Saturday, November 23, 2013



Collects Daredevil Nos. 94-105 (cover dates April, 2007- April, 2008)

Writer: Ed Brubaker

Artists: Michael Lark (Penciler), Paul Azaceta (additional Penciler #103-105), Stefano Gaudiano (Inker), Tom Palmer (additional Inker #104), and issue 100 hallucination sequences by Marko Djurdjevic, John Romita, Sr., Al Milgrom, Bill Sienkiewicz, Alex Maleev, and Lee Bermejo

Colorists: Matt Hollingsworth with additional coloring by Paul Mounts (#103), Dean White (#100), and Stefano Gaudiano (#100)

Poor Matt Murdock. Things go from bad to worse for ol' Daredevil this time out. He may be a free man who has fooled some of the public into thinking that he is not Daredevil, but every villain knows the score and is intent on making him and his loved ones pay. His wife, Milla Donovan, is the target this time out.

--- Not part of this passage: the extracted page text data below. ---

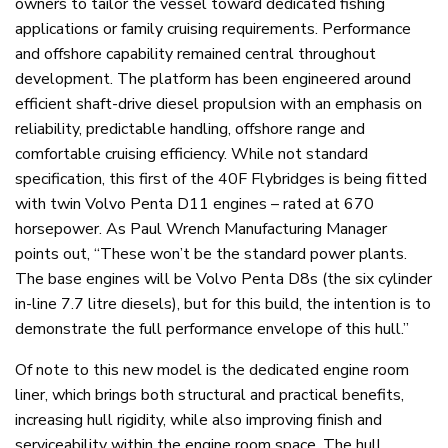
owners to tailor the vessel toward dedicated fishing
applications or family cruising requirements. Performance
and offshore capability remained central throughout
development. The platform has been engineered around
efficient shaft-drive diesel propulsion with an emphasis on
reliability, predictable handling, offshore range and
comfortable cruising efficiency. While not standard
specification, this first of the 40F Flybridges is being fitted
with twin Volvo Penta D11 engines – rated at 670
horsepower. As Paul Wrench Manufacturing Manager
points out, “These won’t be the standard power plants.
The base engines will be Volvo Penta D8s (the six cylinder
in-line 7.7 litre diesels), but for this build, the intention is to
demonstrate the full performance envelope of this hull.”
Of note to this new model is the dedicated engine room
liner, which brings both structural and practical benefits,
increasing hull rigidity, while also improving finish and
serviceability within the engine room space. The hull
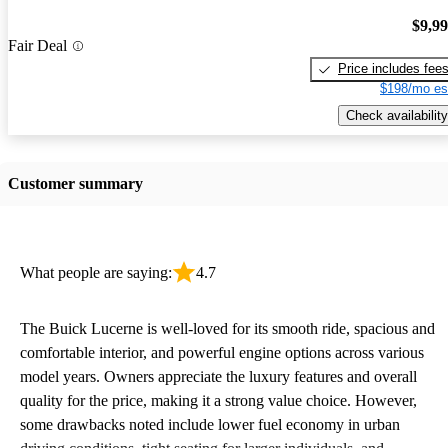
$9,9
Fair Deal
Price includes fee
$198/mo es
Check availability
Customer summary
What people are saying:
4.7
The Buick Lucerne is well-loved for its smooth ride, spacious and
comfortable interior, and powerful engine options across various
model years. Owners appreciate the luxury features and overall
quality for the price, making it a strong value choice. However,
some drawbacks noted include lower fuel economy in urban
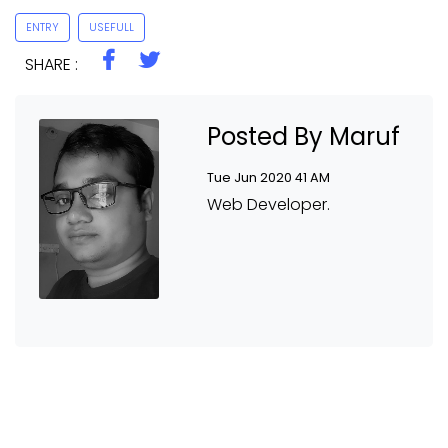
ENTRY
USEFULL
SHARE :
Posted By Maruf
Tue Jun 2020 41 AM
Web Developer.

We see lots of great vintage villains throughout this book, from the Gladiator to the Enforcers to Mister Fear. Mister Fear is the main adversary for Daredevil this time out, and I never pegged him as a big leaguer until now. Neither did The Hood for that matter. I loved seeing the Wrecking Crew working separately and together, as I have always been a sucker for them. Blame it on the original Secret Wars mini-series.
As always, Brubaker brings the goods, resulting in a bleary eyed morning the next day. I usually don't start reading comic books until my kids go to sleep, maybe around 9 o'clock. I could not put the book down, having to stay up well past my bedtime to finish it. Like any late night that was worth it, I have no regrets. Michael Lark and Matt Hollingsworth's hard-edged pencil and color art perfectly compliment the white-knuckled proceedings.

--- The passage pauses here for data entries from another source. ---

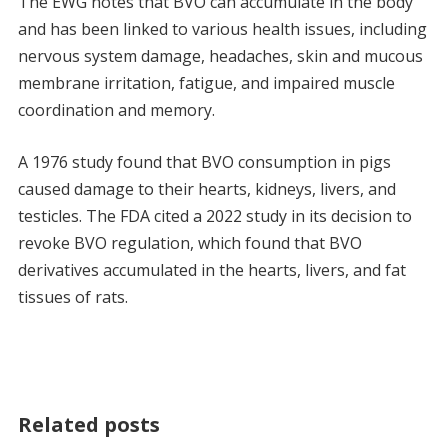
The EWG notes that BVO can accumulate in the body
and has been linked to various health issues, including
nervous system damage, headaches, skin and mucous
membrane irritation, fatigue, and impaired muscle
coordination and memory.
A 1976 study found that BVO consumption in pigs
caused damage to their hearts, kidneys, livers, and
testicles. The FDA cited a 2022 study in its decision to
revoke BVO regulation, which found that BVO
derivatives accumulated in the hearts, livers, and fat
tissues of rats.
Related posts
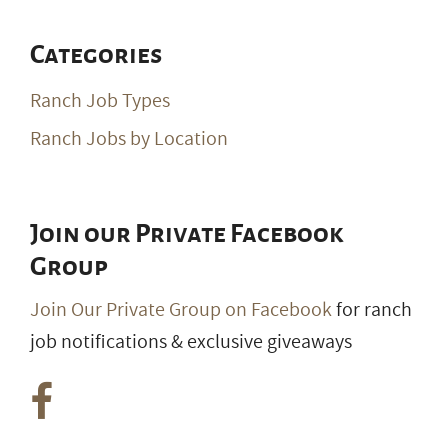
Categories
Ranch Job Types
Ranch Jobs by Location
Join our Private Facebook
Group
Join Our Private Group on Facebook
for ranch
job notifications & exclusive giveaways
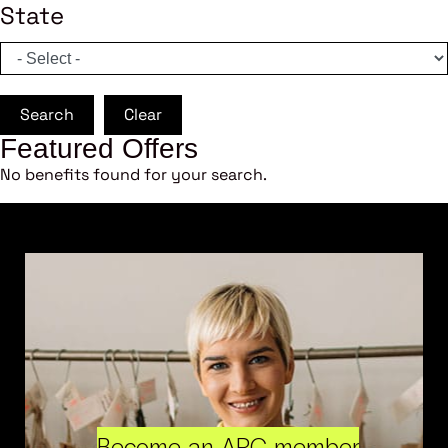
State
Search
Clear
Featured Offers
No benefits found for your search.
Become an ARC member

Issue 100 was great, featuring a drugged/gassed Daredevil hallucinating and reliving various parts of his life, or warped versions of them at least. His hallucinations are all done by different artists (listed above), and I loved it. I guess the kids would call this a “comic jam”. 

Daredevil is pushed to his outermost edge, and you see more and more cracks in his sanity with each new twist. I am happy that this run lives on through collected editions. In the bad old days this run would have came and went, and as Ed Brubaker's fame grew and word circulated at how good this run was, everyone would be scrambling for however many copies of each issue existed. The result would be expensive back issues, or at least 2-3 times cover price, none of which the creators or Marvel would have seen a dime of. I do not miss going to comic shops and digging through back issue boxes one bit. Someone hurled an insult at us trade waiters as “couch potato comic fans”. Us so-called trade waiters mock the floppy buyers. Can't we all just get along?
Junk Food For Thought rating: 5 out of 5.

The OCD zone- I love these chunky trade paperbacks.

DVD-style Extras included in this book: (All 1 page unless otherwise noted.)
Daredevil #100 variant cover by Lee Bermejo
Daredevil #100 variant cover by Michael Turner
Daredevil #94 cover inks by John Romita, Sr.
Daredevil #96 cover sketch by Marko Djurdjevic
Daredevil #97 cover sketch by Marko Djurdjevic
Daredevil #98 and 99 cover sketches by Marko Djurdjevic
Daredevil #100 cover process by Marko Djurdjevic (2 pages)
Daredevil #100 wrap cover presented as a single shot vertically.

Paper rating: 5 out of 5. This book boasts some thick glossy coated stock paper.

Binding rating: 4 out of 5. Perfect bound trade paperback. The binding always seems more solid on these chunky trade paperbacks than it does on the skinnier ones. I have no idea why, and I'm not saying that I am correct about it, but that's how it seems to me.

Cardstock cover coating rating: 5 out of 5. As always, nice waxlike lamination that is scuff resistant and should help to ensure a lifetime of reading enjoyment when handled with reasonable care.


  1. so do you have any opinions on the bendis daredevil?.

    1. Nope. I've never read it, nor do I have any plans to.